_Task directions:_ Transcribe the closing lines of the listing exactly, starting at the one that contains "80. See, e.g., Fleischer, supra" and including the last.

_Given entries:_
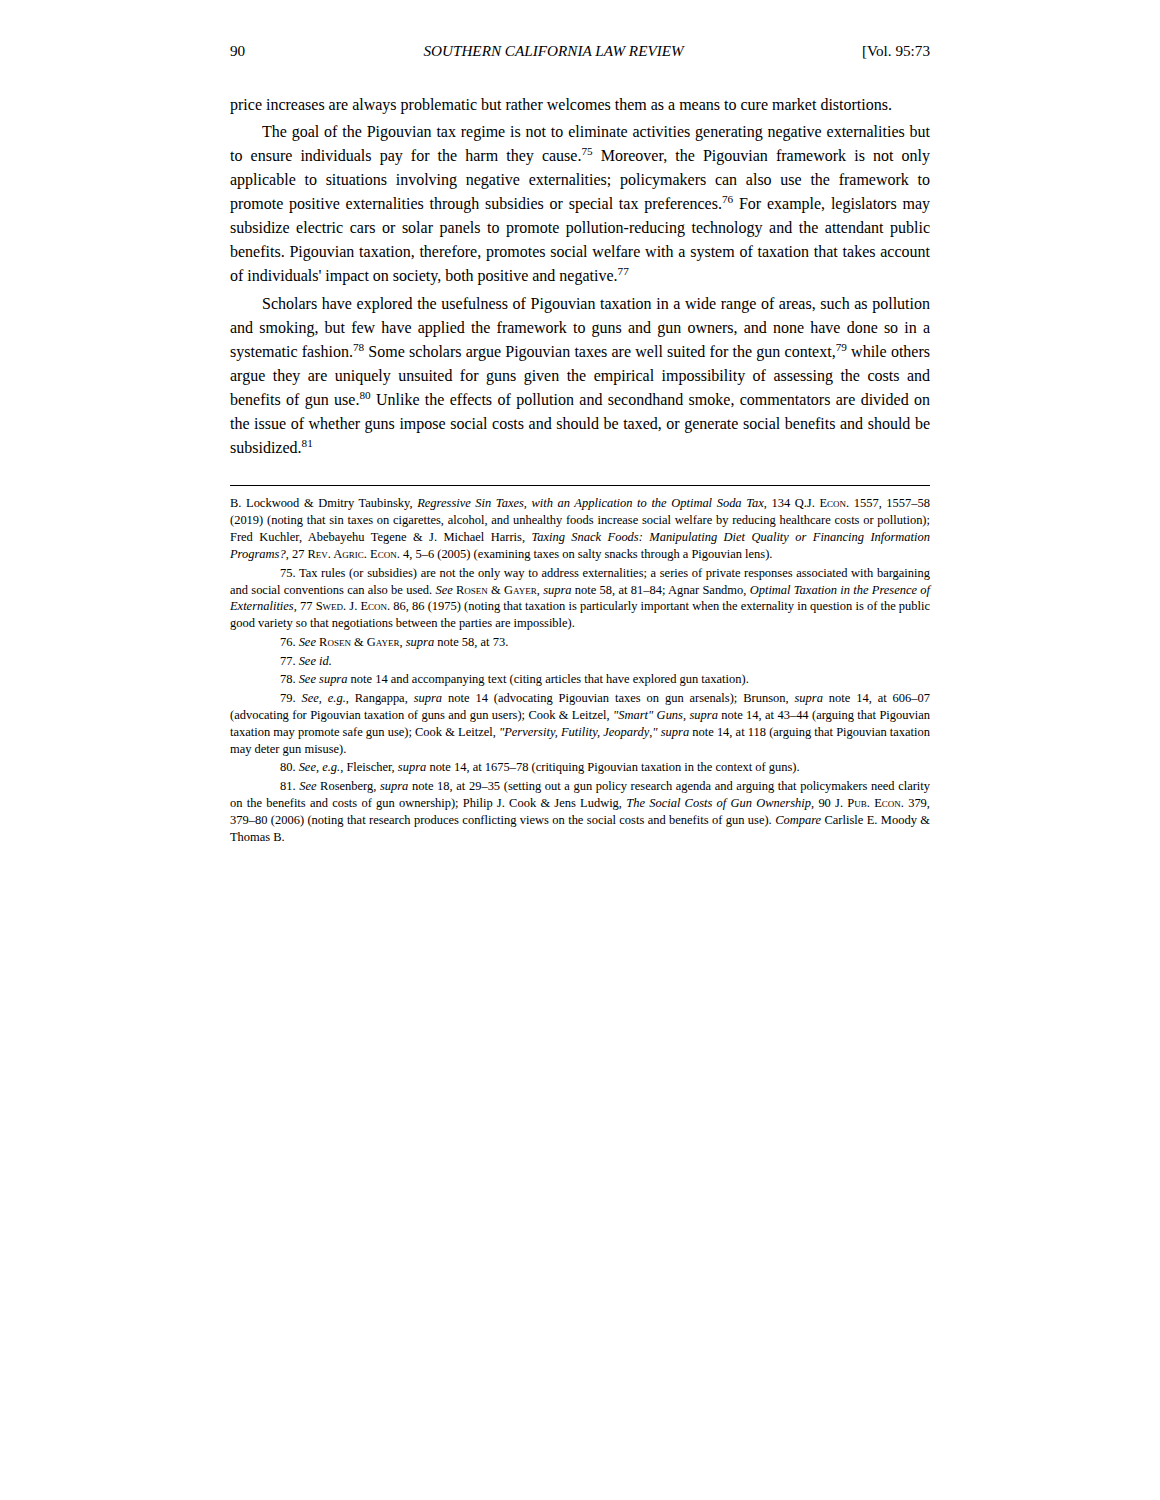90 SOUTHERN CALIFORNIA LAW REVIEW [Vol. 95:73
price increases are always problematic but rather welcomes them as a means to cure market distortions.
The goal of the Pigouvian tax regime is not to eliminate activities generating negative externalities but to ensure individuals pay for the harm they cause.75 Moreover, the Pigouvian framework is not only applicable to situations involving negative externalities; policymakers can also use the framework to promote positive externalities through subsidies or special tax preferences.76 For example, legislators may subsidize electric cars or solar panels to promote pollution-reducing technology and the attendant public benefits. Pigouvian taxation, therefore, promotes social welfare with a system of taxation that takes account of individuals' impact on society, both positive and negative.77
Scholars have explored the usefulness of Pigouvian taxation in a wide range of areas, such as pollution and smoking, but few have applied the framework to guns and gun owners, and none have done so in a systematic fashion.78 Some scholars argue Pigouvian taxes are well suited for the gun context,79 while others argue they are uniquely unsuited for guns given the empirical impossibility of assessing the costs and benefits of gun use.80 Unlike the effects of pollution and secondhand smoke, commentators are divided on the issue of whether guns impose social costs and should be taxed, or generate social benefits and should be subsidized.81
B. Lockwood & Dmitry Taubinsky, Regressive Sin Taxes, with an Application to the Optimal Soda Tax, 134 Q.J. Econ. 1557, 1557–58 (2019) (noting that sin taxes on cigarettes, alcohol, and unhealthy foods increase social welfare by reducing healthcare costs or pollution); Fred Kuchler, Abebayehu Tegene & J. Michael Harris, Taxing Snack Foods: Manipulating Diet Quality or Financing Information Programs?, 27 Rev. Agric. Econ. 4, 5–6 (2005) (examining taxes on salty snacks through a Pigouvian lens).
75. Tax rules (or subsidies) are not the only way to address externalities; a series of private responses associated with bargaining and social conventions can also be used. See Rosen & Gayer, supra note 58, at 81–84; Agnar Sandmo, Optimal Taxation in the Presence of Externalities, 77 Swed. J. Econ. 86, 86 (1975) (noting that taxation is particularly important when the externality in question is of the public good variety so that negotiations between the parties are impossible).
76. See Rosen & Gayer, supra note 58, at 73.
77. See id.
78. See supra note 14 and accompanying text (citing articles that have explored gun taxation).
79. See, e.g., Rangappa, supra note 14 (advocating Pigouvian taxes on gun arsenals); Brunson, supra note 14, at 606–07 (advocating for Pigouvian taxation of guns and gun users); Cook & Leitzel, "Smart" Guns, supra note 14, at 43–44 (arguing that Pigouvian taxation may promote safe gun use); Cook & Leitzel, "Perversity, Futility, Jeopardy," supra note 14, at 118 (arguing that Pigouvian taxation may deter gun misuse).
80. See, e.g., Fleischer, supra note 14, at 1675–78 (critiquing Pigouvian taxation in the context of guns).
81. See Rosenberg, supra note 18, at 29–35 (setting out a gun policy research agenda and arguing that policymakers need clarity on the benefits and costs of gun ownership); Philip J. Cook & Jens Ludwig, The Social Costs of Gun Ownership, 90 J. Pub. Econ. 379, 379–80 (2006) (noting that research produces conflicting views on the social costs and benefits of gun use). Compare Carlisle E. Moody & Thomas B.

_Written reply:_
80. See, e.g., Fleischer, supra note 14, at 1675–78 (critiquing Pigouvian taxation in the context of guns).
81. See Rosenberg, supra note 18, at 29–35 (setting out a gun policy research agenda and arguing that policymakers need clarity on the benefits and costs of gun ownership); Philip J. Cook & Jens Ludwig, The Social Costs of Gun Ownership, 90 J. Pub. Econ. 379, 379–80 (2006) (noting that research produces conflicting views on the social costs and benefits of gun use). Compare Carlisle E. Moody & Thomas B.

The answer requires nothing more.